Fifth belonged to another rookie, Patricio O’Ward, for Carlin Racing’s Chevrolet. Unlike Rosenqvist, who has Formula 1 experience, the 19-year-old O’Ward is a true rookie having just come off winning the Indy Lights championship in 2018.
"This place is a blast!" O'Ward said of his first Indycar experience at Long Beach. "It's quite hard to get those last three-tenths (of a second). It's really, really hard to get everything right. You have to be precise because here (because) you don't have grass (runoff areas as on permanent road course); you have a wall. It's pretty tough to get around here with a perfect lap, but I'm enjoying so far."

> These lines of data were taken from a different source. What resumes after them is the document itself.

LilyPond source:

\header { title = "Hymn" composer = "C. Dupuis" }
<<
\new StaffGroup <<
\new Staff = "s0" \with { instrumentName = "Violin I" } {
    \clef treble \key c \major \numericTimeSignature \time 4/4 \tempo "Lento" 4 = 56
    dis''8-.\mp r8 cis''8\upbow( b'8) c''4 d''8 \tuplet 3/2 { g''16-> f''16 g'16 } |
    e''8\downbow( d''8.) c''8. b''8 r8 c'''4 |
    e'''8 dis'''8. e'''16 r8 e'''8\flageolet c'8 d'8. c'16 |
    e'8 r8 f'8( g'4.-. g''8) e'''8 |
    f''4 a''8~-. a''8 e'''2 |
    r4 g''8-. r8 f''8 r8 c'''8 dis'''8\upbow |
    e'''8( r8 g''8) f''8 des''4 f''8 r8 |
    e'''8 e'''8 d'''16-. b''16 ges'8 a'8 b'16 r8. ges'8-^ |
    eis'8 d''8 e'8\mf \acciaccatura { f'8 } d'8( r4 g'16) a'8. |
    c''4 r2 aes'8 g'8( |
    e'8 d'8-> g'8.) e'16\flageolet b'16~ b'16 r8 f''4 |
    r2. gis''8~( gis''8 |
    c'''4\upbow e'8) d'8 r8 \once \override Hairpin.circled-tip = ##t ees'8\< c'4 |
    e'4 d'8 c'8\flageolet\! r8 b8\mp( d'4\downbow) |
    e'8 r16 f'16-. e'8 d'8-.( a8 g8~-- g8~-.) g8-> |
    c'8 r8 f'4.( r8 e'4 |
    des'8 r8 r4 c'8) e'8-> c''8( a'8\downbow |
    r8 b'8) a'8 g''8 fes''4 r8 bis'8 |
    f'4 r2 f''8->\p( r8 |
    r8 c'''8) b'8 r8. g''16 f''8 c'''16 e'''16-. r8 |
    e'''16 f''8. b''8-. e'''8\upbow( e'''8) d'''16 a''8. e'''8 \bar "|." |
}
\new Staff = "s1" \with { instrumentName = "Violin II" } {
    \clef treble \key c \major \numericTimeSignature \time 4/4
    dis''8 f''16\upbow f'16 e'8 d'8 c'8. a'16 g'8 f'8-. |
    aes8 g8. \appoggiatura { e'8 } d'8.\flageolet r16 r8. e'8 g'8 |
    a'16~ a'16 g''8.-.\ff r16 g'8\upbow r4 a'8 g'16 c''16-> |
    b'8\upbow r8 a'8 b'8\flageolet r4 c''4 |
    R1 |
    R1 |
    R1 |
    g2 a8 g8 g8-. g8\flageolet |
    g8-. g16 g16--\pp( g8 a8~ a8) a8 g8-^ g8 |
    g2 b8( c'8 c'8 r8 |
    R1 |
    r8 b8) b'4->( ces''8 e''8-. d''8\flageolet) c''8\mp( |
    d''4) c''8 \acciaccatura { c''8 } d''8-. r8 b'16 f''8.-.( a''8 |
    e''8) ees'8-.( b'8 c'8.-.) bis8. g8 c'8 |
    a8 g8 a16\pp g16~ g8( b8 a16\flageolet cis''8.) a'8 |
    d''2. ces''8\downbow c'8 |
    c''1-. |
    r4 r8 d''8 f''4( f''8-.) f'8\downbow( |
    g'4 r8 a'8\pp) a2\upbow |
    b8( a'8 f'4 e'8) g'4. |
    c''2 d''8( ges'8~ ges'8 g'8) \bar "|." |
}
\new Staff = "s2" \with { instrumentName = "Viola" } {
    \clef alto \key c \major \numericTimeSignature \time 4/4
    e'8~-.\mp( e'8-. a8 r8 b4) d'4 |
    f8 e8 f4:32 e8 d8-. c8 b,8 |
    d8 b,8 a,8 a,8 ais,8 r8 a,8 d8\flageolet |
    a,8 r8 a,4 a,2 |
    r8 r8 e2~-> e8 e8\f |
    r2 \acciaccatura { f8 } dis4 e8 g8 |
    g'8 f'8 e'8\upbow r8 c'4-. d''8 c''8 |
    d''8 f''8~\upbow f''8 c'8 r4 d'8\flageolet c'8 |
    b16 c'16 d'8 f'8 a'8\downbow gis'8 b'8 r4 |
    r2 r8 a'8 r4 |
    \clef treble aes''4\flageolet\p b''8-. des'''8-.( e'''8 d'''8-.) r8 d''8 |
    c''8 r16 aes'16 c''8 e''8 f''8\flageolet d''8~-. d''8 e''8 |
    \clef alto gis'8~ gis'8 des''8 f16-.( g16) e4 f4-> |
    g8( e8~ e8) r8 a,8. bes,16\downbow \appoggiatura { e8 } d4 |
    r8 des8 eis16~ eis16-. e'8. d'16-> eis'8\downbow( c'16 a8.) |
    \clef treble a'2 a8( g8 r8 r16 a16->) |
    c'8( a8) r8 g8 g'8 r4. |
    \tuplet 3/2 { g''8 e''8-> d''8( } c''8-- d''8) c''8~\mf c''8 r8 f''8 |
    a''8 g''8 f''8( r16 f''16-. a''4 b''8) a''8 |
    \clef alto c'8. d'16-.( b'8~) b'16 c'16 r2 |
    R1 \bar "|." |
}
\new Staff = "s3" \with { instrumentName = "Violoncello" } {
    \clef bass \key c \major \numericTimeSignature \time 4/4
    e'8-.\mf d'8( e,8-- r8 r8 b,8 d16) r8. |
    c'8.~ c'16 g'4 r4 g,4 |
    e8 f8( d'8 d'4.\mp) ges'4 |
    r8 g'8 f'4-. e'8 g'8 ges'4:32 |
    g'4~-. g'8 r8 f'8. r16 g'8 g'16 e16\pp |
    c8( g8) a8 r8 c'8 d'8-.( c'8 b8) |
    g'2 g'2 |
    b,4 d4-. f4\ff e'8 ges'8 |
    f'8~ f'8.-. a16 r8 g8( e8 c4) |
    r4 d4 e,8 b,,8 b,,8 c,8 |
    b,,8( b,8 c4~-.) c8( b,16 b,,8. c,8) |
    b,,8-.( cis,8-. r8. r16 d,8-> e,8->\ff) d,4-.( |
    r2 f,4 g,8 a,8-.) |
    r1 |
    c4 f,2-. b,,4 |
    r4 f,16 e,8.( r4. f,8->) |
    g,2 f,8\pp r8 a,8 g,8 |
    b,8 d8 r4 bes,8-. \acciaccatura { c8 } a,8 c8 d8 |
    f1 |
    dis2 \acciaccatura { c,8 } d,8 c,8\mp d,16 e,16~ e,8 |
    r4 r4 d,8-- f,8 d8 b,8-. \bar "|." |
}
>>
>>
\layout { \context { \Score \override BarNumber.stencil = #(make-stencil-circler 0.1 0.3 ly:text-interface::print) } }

The top 10 was rounded out by Hunter-Reay teammate and defending race winner Alexander Rossi from the Andretti Autosport stable, Graham Rahal with Rahal Letterman Lanigan, COTA winner and rookie Colton Herta (with a morning practice time) from Harding Steinbrenner, Simon Pagenaud from Penske, and James Hinchcliffe from Arrow Schmidt Peterson.
Will Power and Sebastien Bourdais, both inducted on Thursday as the first active drivers in the GPLB Hall of Fame, were 15th and 19th respectively.
IMSA
Three-time Indy 500 champion Helio Castroneves won the pole for the Bubba Burger Sports Car Grand Prix of Long Beach. Castroneves wheeled his Acura Team Penske DPi around the course in a track record 1:11.332 (99.321 mph), and Penske teammate Juan Pablo Montoya took third. Felipe Nasr broke up a Penske sweep by placing his Cadillac DPi for Whelen Engineering Racing in second.

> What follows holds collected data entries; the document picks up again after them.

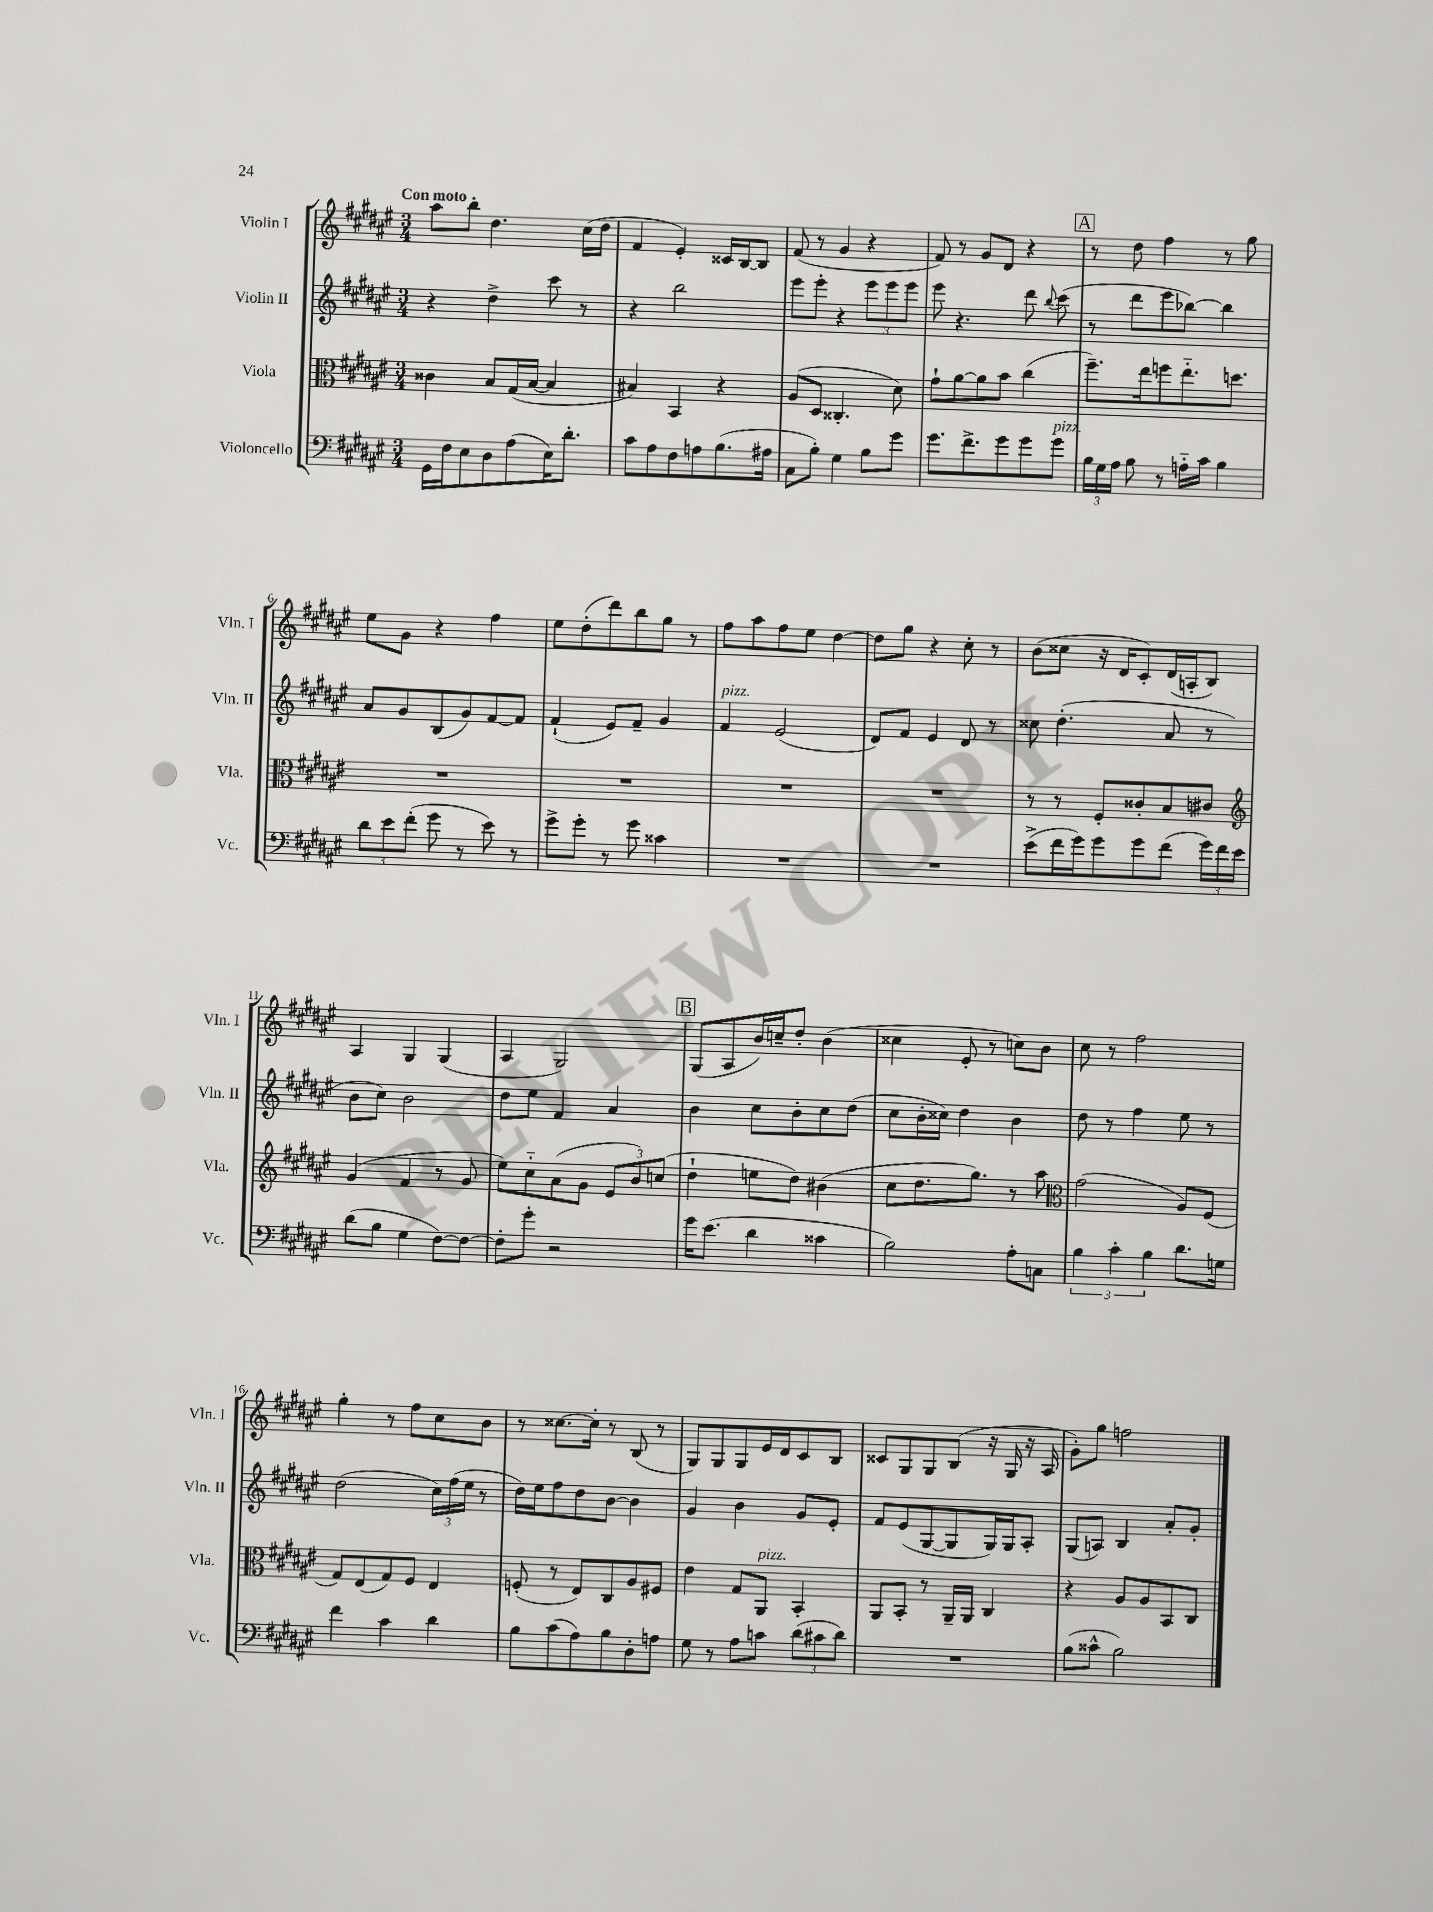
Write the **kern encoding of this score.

**kern	**kern	**kern	**kern
*part4	*part3	*part2	*part1
*staff4	*staff3	*staff2	*staff1
*I"Violoncello	*I"Viola	*I"Violin II	*I"Violin I
*I'Vc.	*I'Vla.	*I'Vln. II	*I'Vln. I
*clefF4	*clefC3	*clefG2	*clefG2
*k[f#c#g#d#a#e#]	*k[f#c#g#d#a#e#]	*k[f#c#g#d#a#e#]	*k[f#c#g#d#a#e#]
*M3/4	*M3/4	*M3/4	*M3/4
=1	=1	=1	=1
!	!	!	!LO:TX:a:B:t=Con moto
16GG#\LL	4c##X\	4r	8aa#\L
16F#\J	.	.	.
8E#\	.	.	8bb'\J
8D#\	8B/L	4dd#^\	4.dd#\
(8A#\	(16G#/L	.	.
.	[16B/JJ	.	.
16E#\K)	4B/]	8ccc#\	.
8.d#'\J	.	.	.
.	.	8r	(16cc#\LL
.	.	.	16dd#\JJ
=2	=2	=2	=2
8c#\L	4B#X/)	4r	4f#/
8A#\	.	.	.
8F#\	4BB/	2bb\	4e#'/)
8An\	.	.	.
(8.B\	4r	.	16c##X/LL
.	.	.	[16B/J
.	.	.	8B/J]
16A#X\Jk	.	.	.
=3	=3	=3	=3
8C#\L	(8A#/L	8eee#\L	(8f#/
8B'\J)	8D#/J	8eee#'\J	8r
4G#\	4.C##X'/	4r	4g#/
8B\L	.	12eee#\L	4r
.	.	12eee#\	.
8g#\J	8d#\)	.	.
.	.	12eee#\J	.
=4	=4	=4	=4
8.g#\L	8g#`\L	8eee#\	8f#/)
.	[8a#\	4.r	8r
8.f#^\	.	.	.
.	8a#\]	.	8g#/L
8g#\	8b\J	.	8d#/J
8g#\	(4cc#\	8ddd#\	4r
.	.	8qqbb/	.
!LO:TX:a:i:t=pizz.	!	!	!
8g#\J	.	(8ccc#\	.
!!LO:REH:place=s1:t=A
=5	=5	=5	=5
24B\LL	8.ff#~\L)	8r	8r
24G#\	.	.	.
24A#\JJ	.	.	.
8B\	.	8ddd#\L	8dd#\
.	16ee#\k	.	.
8r	8ffn\	8eee#\	4ff#\
16An\LL	8.ee#\	[8bb-X\J)	.
16c#\JJ	.	.	.
4B\	.	4bb-\]	8r
.	8.ddn\J	.	.
.	.	.	8gg#\
!!LO:LB:g=z
=6	=6	=6	=6
12d#\L	2.r	8a#/L	8ee#\L
12e#\	.	.	.
.	.	8g#/	8g#\J
(12f#'\J	.	.	.
8g#\	.	(8B/	4r
8r	.	8g#/)	.
8e#\)	.	[8f#/	4ff#\
8r	.	8f#/J]	.
=7	=7	=7	=7
8g#^\L	2.r	(4f#`/	8ee#\L
8g#'\J	.	.	(8dd#'\
8r	.	8e#/L)	8ddd#\)
8g#\	.	8f#~/J	8bb\
4c##X\	.	4g#/	8gg#\J
.	.	.	8r
=8	=8	=8	=8
!	!	!LO:TX:a:i:t=pizz.	!
2.r	2.r	4f#/	8ff#\L
.	.	.	8aa#\
.	.	(2e#/	8ff#\
.	.	.	8ee#\J
.	.	.	[4dd#\
=9	=9	=9	=9
2.r	2.r	8d#/L)	8dd#\L]
.	.	8f#/J	8gg#\J
.	.	4e#/	4r
.	.	8d#/	8cc#'\
.	.	8r	8r
=10	=10	=10	=10
(8e#^\L	8r	8cc##X\	(8b\L
16f#\L	8r	(4.dd#'\	8cc##X\J
16g#\J)	.	.	.
8g#\	8F#'/L	.	16r
.	.	.	16d#/KL
8g#\	8c##X'/	.	8c#'/)
(8f#\J	8B/	8a#/	(16d#/L
.	.	.	16An'/J
24g#\LL)	8c#X/J	8r	8B/J)
24f#\	.	.	.
24e#\JJ	.	.	.
!!LO:LB:g=z
=11	=11	=11	=11
*	*clefG2	*	*
(8d#\L	(4g#/	8b\L	4A#/
8B\J	.	8cc#\J)	.
4G#\	4f#/	2b\	4G#/
[8F#\L)	8r	.	(4G#/
8F#\J_	8g#/	.	.
=12	=12	=12	=12
8F#'\L]	8ee#\L)	8dd#\L	4A#/
8g#'\J	8cc#\	8ee#\J	.
2r	(8a#\	4f#/	2G#/)
.	8g#\J	.	.
.	12e#/L	4a#/	.
.	12b/)	.	.
.	(12ccn/J	.	.
!!LO:REH:place=s1:t=B
=13	=13	=13	=13
16g#\KL	4dd#`\	4b\	(8G#/L
(8.e#\J	.	.	.
.	.	.	8A#/
4d#\	8een\L	8cc#\L	16b/L)
.	.	.	16ccn~/J
.	8dd#\J)	8b'\	8dd#'/J
4c##X\	(4b#X\	8cc#\	(4b\
.	.	(8dd#\J	.
=14	=14	=14	=14
2B\)	8cc#\L	8cc#\L	4cc##X\
.	8.dd#\	16b'\L	.
.	.	16cc##X\JJ)	.
.	.	4dd#\	8e#'/
.	8.gg#\J)	.	.
.	.	.	8r
8A#'\L	8r	4b\	8ccn\L)
8Cn\J	8aa#\	.	8b\J
=15	=15	=15	=15
*	*clefC3	*	*
6B\	(2g#\	8dd#\	8cc#\
.	.	8r	8r
6c#'\	.	.	.
.	.	4ff#\	2ff#\
6B\	.	.	.
8.d#\L	8A#/L)	8ee#\	.
.	(8F#/J	8r	.
16Gn\Jk	.	.	.
!!LO:LB:g=z
=16	=16	=16	=16
4f#\	8G#/L)	(2dd#\	4gg#'\
.	(8E#/	.	.
4c#\	8G#/)	.	8r
.	8F#/J	.	8ff#\L
4d#\	4E#/	24cc#\LL)	8cc#\
.	.	(24ff#\	.
.	.	24ee#\JJ	.
.	.	8r	8b\J
=17	=17	=17	=17
8B\L	(8Fn'/	16dd#\LL)	8r
.	.	16ee#\J	.
(8c#\	8r	8ff#\	[8.cc##X\L
8A#\)	8E#/L)	8dd#\	.
.	.	.	16cc##'\Jk]
8B\	8C#/	[8b\J	8r
8D#'\	8A#/	4b\]	(8B/
8An\J	8F#X/J	.	8r
=18	=18	=18	=18
8G#\	4e#\	4g#/	8G#/L)
8r	.	.	8G#/
8A#\L	8G#/L	4b\	8G#/
!	!LO:TX:a:i:t=pizz.	!	!
8cn\J	8AA#/J	.	16e#/L
.	.	.	16d#/J
(12d#\L	4BB'/	8g#/L	8c#/
12c#X\	.	.	.
.	.	8e#'/J	8B/J
12d#\J)	.	.	.
=19	=19	=19	=19
2.r	8AA#/L	8f#/L	8c##X/L
.	8BB'/J	(8e#/	8G#/
.	8r	[8G#/	8G#/
.	16AA#~/LL	8G#/]	(8B/J
.	16AA#/JJ	.	.
.	4C#/	16G#/L)	16r
.	.	16G#/J	16G#/
.	.	8A#'/J	16r
.	.	.	16A#/
=20	=20	=20	=20
(8B\L	4r	(8G#/L	8g#'\L)
8c##X^^\J	.	8An/J)	8gg#\J
2B\)	8A#/L	4B/	2ffn\
.	8A#/	.	.
.	8BB/	8a#'/L	.
.	8C#/J	8g#'/J	.
==	==	==	==
*-	*-	*-	*-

Nick Tandy won pole for the GTLM class in 1:16.313 (92.838 mph) in a Porsche 911 RSR.
Bourdais, doing double-duty this weekend, was fourth in a Ganassi Ford GT.
HISTORICS
In the Historic IMSA GTO qualifying, Craig Bennett edged Irvine’s Joel Miller for the pole. Bennett’s 1990 Nissan 300ZX clocked 1:24.700 to Miller’s 1:25.956 in a 1991 Mazda RX7.